2.3. Data Processing

2.3.1. Vibration Frequency Weighting

The signals that were measured on the three axes are weighted in frequency, according to the weighting factor W_h, as defined by the NF EN ISO 5349-1 standard [2]. The corresponding weighted accelerations are expressed as a_hwx, a_hwy, and a_hwz.

The documentation booklet FD ISO/TR 18570 [4] defines an additional method for measuring the vibrations that are transmitted to the hands. It aims at improving the assessment of the risks of vascular disorders (vibration white finger, namely Raynaud syndrome).

This booklet defines, in particular, an additional frequency weighting, W_p (Figure 4), for the three axes, x, y, and z.
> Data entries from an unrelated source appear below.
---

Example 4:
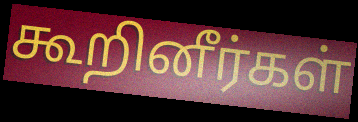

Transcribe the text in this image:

கூறினீர்கள்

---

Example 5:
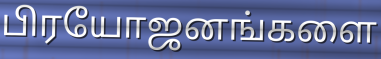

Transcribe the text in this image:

பிரயோஜனங்களை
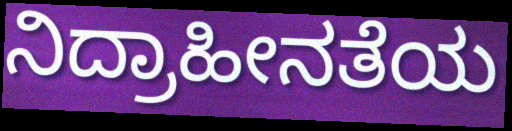
ನಿದ್ರಾಹೀನತೆಯ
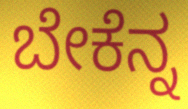
ಬೇಕೆನ್ನ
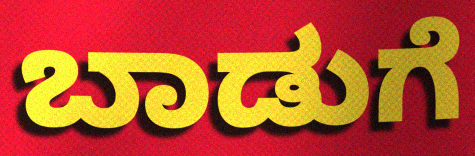
ಬಾಡುಗೆ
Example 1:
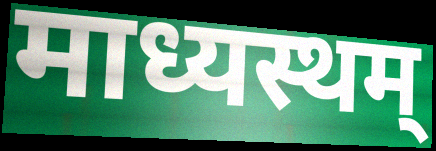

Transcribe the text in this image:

माध्यस्थम्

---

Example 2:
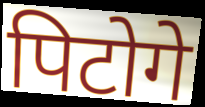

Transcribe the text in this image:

पिटोगे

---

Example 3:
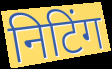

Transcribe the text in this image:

निटिंग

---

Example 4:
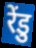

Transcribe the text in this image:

रेंडु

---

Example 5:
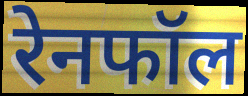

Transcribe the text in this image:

रेनफॉल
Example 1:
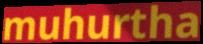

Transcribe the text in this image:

muhurtha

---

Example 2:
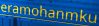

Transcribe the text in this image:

eramohanmku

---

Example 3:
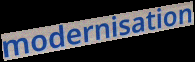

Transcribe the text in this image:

modernisation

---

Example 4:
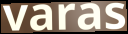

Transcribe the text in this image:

varas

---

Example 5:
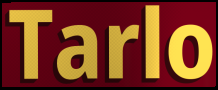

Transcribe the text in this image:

Tarlo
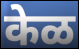
केळ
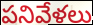
పనివేళలు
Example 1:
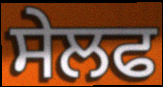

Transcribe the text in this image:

ਸੇਲਫ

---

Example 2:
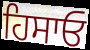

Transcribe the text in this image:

ਹਿਸਾਓ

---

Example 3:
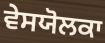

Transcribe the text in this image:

ਵੇਸਯੋਲਕਾ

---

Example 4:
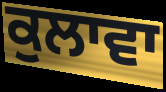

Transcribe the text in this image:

ਕੁਲਾਵਾ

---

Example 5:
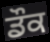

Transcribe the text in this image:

ਡੌਕ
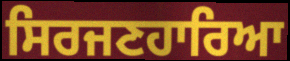
ਸਿਰਜਣਹਾਰਿਆ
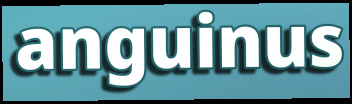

The main difference between this weighting and the weighting W_h, as defined by the NF EN ISO 5349-1 standard [1], lies in its much greater consideration of the higher frequencies.

2.3.2. Determination of Vibration Emission Levels

The level of the vibration emission, a_hv (the vibration total value), is calculated according to the following expression (1):

$$a_{hv}=\sqrt{a_{hwx}{}^2+a_{hwy}{}^2+a_{hwz}{}^2}$$

(1)

As the a_hv level is, the level of the vibration emission a_pv (the vibration total value) is a function of the frequency-weighted accelerations that are measured on the three axes (a_px, a_py, and a_pz) and is calculated by the following expression (2):

$$a_{pv}=\sqrt{a_{px}{}^2+a_{py}{}^2+a_{pz}{}^2}$$

(2)

2.3.3. Spectral Analyses of Temporal Signals

Thanks to our SiemensScadas XS system and its TestXpress software, from the time signals, we analysed the vibration spectra of the hammering that was activated by ultrasound.

3. Results

The qualification tests of the hammering tools activated by ultrasound, in comparison to the conventional straightening tools, did not provide satisfaction to the company.
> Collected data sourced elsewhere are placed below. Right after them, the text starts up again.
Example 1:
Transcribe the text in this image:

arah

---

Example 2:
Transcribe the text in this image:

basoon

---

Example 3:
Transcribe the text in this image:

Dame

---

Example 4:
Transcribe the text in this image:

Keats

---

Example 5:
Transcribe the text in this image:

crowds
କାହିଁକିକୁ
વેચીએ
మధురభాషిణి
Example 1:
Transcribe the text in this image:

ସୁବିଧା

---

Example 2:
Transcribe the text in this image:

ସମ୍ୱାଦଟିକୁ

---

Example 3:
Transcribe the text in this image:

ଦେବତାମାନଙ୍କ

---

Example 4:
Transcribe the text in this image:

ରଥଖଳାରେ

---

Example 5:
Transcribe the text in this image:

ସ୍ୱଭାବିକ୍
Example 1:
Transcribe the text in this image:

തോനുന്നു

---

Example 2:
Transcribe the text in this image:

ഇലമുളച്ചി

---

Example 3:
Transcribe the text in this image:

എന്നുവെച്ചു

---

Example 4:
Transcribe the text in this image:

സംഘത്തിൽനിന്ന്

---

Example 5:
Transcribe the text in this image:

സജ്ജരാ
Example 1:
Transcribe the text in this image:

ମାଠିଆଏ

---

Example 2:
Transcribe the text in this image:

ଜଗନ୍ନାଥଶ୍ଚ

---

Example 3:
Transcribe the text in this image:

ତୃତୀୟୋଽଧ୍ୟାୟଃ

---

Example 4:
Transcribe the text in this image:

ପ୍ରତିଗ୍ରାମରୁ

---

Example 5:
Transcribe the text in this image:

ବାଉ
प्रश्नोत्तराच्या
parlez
3.1. Vibration Levels of Conventional Processes

We calculated the vibration levels of the standard tools that were used by this shipbuilding company for the straightening and forming of parts (

Table 1. Vibration levels of conventional tools.

Measured Configuration	Vibration Level (m/s2)
	ahv
Riveting hammer Atlas Copco RRH12	6.3
Chipping hammer Atlas Copco RRC 75B-01	3.3
Flattener (7 shots—duration: 15 s)	12.9
Masse (5 shots—duration: 9 s)	21.9

):

3.2. Vibration Levels of Ultrasound hammer

We calculated the vibration levels of the ultrasonically activated hammering tools that were tested for the straightening and forming of parts (

Table 2. Vibration levels of ultrasonically activated tools.
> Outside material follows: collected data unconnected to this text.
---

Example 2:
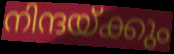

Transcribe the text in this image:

നിന്ദയ്ക്കും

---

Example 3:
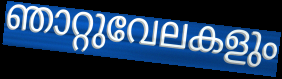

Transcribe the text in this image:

ഞാറ്റുവേലകളും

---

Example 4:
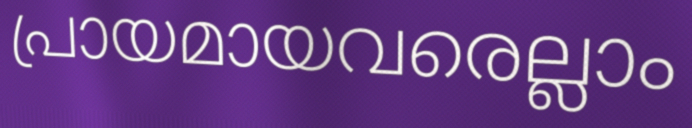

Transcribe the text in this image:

പ്രായമായവരെല്ലാം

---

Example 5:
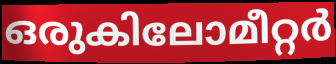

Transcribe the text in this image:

ഒരുകിലോമീറ്റർ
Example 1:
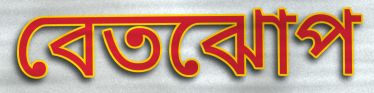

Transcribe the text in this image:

বেতঝোপ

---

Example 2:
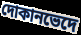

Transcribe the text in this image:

দোকানভেদে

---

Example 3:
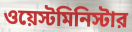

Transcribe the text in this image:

ওয়েস্টমিনিস্টার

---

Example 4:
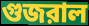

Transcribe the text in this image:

গুজরাল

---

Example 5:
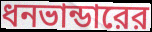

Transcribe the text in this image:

ধনভান্ডারের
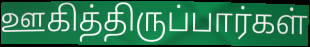
ஊகித்திருப்பார்கள்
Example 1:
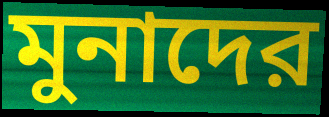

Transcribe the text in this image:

মুনাদের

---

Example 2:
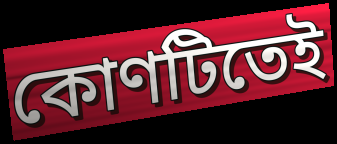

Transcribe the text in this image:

কোণটিতেই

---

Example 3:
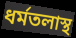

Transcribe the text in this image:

ধর্মতলাস্থ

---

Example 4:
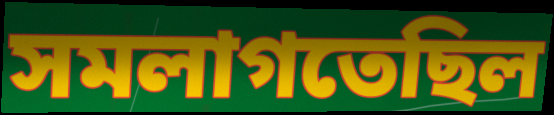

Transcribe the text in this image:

সমলাগতেছিল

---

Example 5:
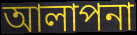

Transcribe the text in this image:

আলাপনা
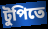
টুপিতে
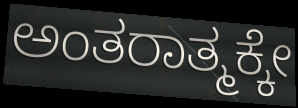
ಅಂತರಾತ್ಮಕ್ಕೇ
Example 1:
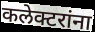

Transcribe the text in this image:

कलेक्टरांना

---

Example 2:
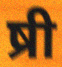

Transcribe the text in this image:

ष्री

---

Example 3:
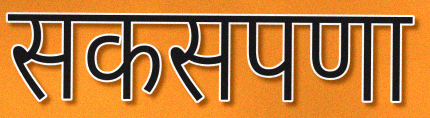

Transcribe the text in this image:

सकसपणा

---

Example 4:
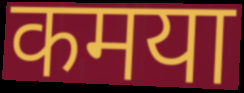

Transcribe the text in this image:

कमया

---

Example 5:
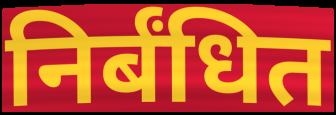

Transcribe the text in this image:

निर्बंधित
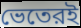
ভেতেরই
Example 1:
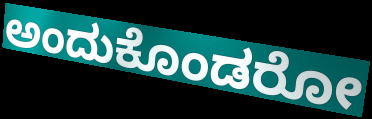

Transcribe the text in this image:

ಅಂದುಕೊಂಡರೋ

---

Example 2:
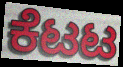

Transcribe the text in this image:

ಕೆಟಟ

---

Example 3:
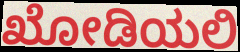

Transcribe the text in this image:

ಖೋಡಿಯಲಿ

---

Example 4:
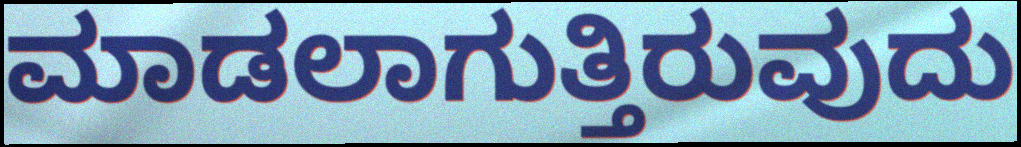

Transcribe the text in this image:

ಮಾಡಲಾಗುತ್ತಿರುವುದು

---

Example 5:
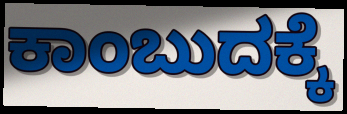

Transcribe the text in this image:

ಕಾಂಬುದಕ್ಕೆ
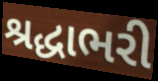
શ્રદ્ધાભરી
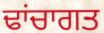
ਢਾਂਚਾਗਤ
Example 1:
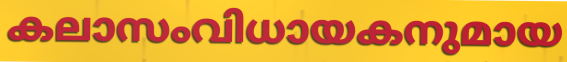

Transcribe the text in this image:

കലാസംവിധായകനുമായ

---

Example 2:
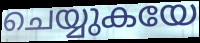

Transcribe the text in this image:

ചെയ്യുകയേ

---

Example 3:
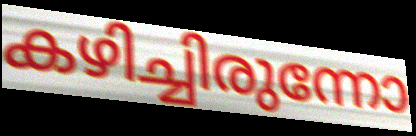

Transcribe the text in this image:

കഴിച്ചിരുന്നോ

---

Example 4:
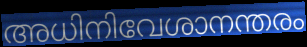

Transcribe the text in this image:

അധിനിവേശാനന്തരം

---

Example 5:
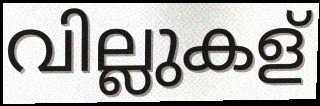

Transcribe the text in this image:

വില്ലുകള്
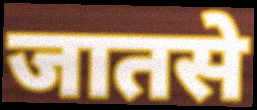
जातसे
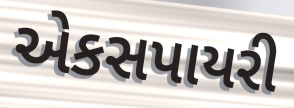
એકસપાયરી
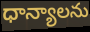
ధాన్యాలను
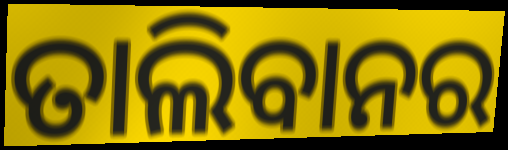
ତାଲିବାନର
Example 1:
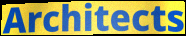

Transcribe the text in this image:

Architects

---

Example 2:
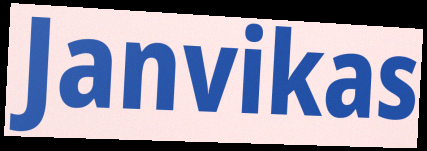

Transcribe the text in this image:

Janvikas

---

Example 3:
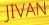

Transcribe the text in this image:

JIVAN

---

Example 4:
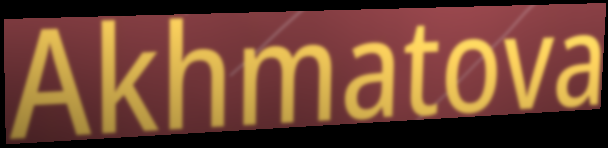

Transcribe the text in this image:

Akhmatova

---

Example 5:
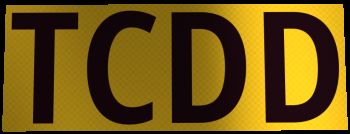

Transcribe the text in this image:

TCDD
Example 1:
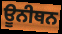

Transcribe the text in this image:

ਊਨੀਥਨ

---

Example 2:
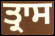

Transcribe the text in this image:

ਤ੍ਰਾਸ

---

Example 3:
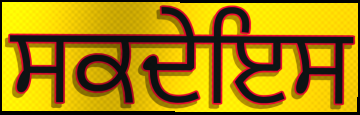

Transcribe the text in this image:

ਸਕਦੇਇਸ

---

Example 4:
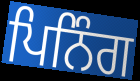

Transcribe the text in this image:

ਪਿਨਿੰਗ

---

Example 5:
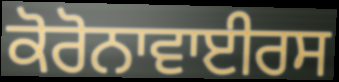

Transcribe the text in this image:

ਕੋਰੋਨਾਵਾਈਰਸ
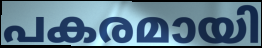
പകരമായി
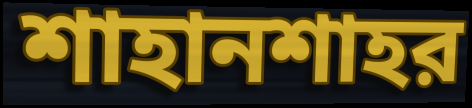
শাহানশাহর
Measured Configuration	Vibration Level (m/s2)
	ahv	apv
Head PR10 aluminium sheet	4.6	26.0
Head PR10, steel piece	4.8	28.1
Head PR17, steel piece, main handle	1.0	9.5
Head PR17, aluminium sheet, main handle	1.2	13.1
Head PR17, aluminium sheet, accelerometer on head	1.5	14.4
Head PR17, steel piece, accelerometer on head	1.3	14.8
Head PR13, aluminium sheet	2.4	10.4
Head PR13, steel sheet	1.7	13.1
Nomad, aluminium sheet, rear handle	4.7	14.6
Nomad, steel sheet, rear handle	4.9	23.1
Nomad, aluminium sheet, accelerometer on head	3.7	10.2
Nomad, steel sheet, accelerometer on head	4.0	18.7

).

4. Discussion

Compared to conventional tools, ultrasound-activated hammering tools generally reduce vibration levels. There are, however, strong variations depending on the type of head and mouthpiece that are used for the same piece being hammered, with factors ranging from 1 to 4. This leads to limit durations of use of just over 2 h for reaching the regulatory action threshold value set at 2.5 m/s². Our readings show significant spectral content in high frequencies (50 to 500 Hz). The use of the FD ISO/TR 18570 documentation booklet allowed us to estimate the vibration levels and their vascular risks. Without a limit value, however, it is difficult to assess the level of risk.

5. Conclusions

Synthesis: These new machines reduce risks when straightening and forming metal parts. However, we have noted that there are health risks depending on the type of tools that are used. These tests did not provide satisfaction to the shipbuilding company and the traditional processes were therefore retained.

Prospects: To characterise these new tools under operational conditions, giving satisfaction to the user, we have planned to carry out new tests with the manufacturer of these processes, in an establishment of one of their customers.